Our neighbourhood is the Hanson Environmental Study Centre (HESC), a run down nature reserve on the North side of the city. It's a wild place, governed by the laws of tooth and claw, where it would never do to show weakness.


We're The Darts, always looking to defend our territory from The Hawks. Not afraid to fight and always ready to rumble.


Folks don't approve of our lifestyle, the way we pick on those smaller and more vulnerable than ourselves.


They say stuff like, "You're nothing but bloody common." Or, "Why don't you and your ruddy mates just clear off."


But the park bench is our meeting place, we don't see why we should move.


As kids, we had nothing, but once we got our wings, man, well you've got to fly, right?


My pal Rudi, he's a tough guy. You wouldn't want to mess with him. He likes to live life at the sharp end.

Jeez, there was one time, man, Rudi was beating up on this blue-job. Would've killed him too, if the Bigs hadn't turned up.

Here's some of the gang, just hanging at the bench.

And this is me and Sympetra, making out on the bench.
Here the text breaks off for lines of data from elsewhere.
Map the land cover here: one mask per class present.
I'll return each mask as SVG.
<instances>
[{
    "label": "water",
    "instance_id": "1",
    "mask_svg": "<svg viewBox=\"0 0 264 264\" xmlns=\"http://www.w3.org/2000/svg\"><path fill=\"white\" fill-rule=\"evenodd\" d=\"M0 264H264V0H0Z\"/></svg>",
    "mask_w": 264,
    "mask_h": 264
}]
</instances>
This neighbourhood won't be here forever. Live fast, die young, that's our motto. I guess when the Winter comes, that will be that. Like I said, we're living for the now.

You Bigs just don't understand.

One man went to mow

Another decent bit of weather for a Saturday morning and the lure of an amble around our local nature reserve proved too tempting.

The Admiral and I had the good fortune to arrive just as temperatures were hitting optimum for our favourite insects. We could see darters, hawkers and damsels out over the water and we watched, amazed, as the activity suddenly changed emphasis and headed in our direction.

The hawkers moved off the water, over the reeds, across the path where we were stood, then settled on the gorse and dog rose hedge behind us. Maximum sun, check, minimum breeze, check. They're consistent, you have to give 'em credit. I must admit, I'd never before witnessed such a slick, seemingly co-ordinated manoeuvre from a group of dragons. I took a few shots of male Migrant Hawkers and then we pottered along a bit further. 

Stopping to scan a likely spot, but not seeing anything, our attention was diverted by a single Lapwing call. Looking up, we saw a huge flock of about 500 of these plovers drifting across the sky, whilst they decided whether to drop on to the bund in the main lake. 

Resetting our sights to the lowly vegetation, we were surprised to discover a male Southern Hawker, now roosted where we had previously been looking. Again, I was lucky to be able to take a few shots without disturbing it.

At the far end of the reserve, we heard a Cetti's Warbler calling, before spotting a pair of Ruddy Darters "in cop" and discovering several female Migrant Hawkers roosted on the hedges.

The return journey was even warmer. The wood of one of the benches was heating up nicely and had eight darters perched on it, soaking up the rays, directly and indirectly. But that's another story... 

After lunch, I bit the bullet and decided to mow the lawn, despite its dampness. With more rain forecast, it seemed like a good idea. This proved to be the case, because otherwise I wouldn't have gone out and looked at the pond. For there, perched on a rush leaf, was a newly-emerged male Common Darter, a full two months after his brethren had left the aquatic world and taken to the skies. Sadly, due to his quirky timing, it's unlikely that he will see out his expected life span before the frosts take hold and the dragonfly season comes to an end for another year.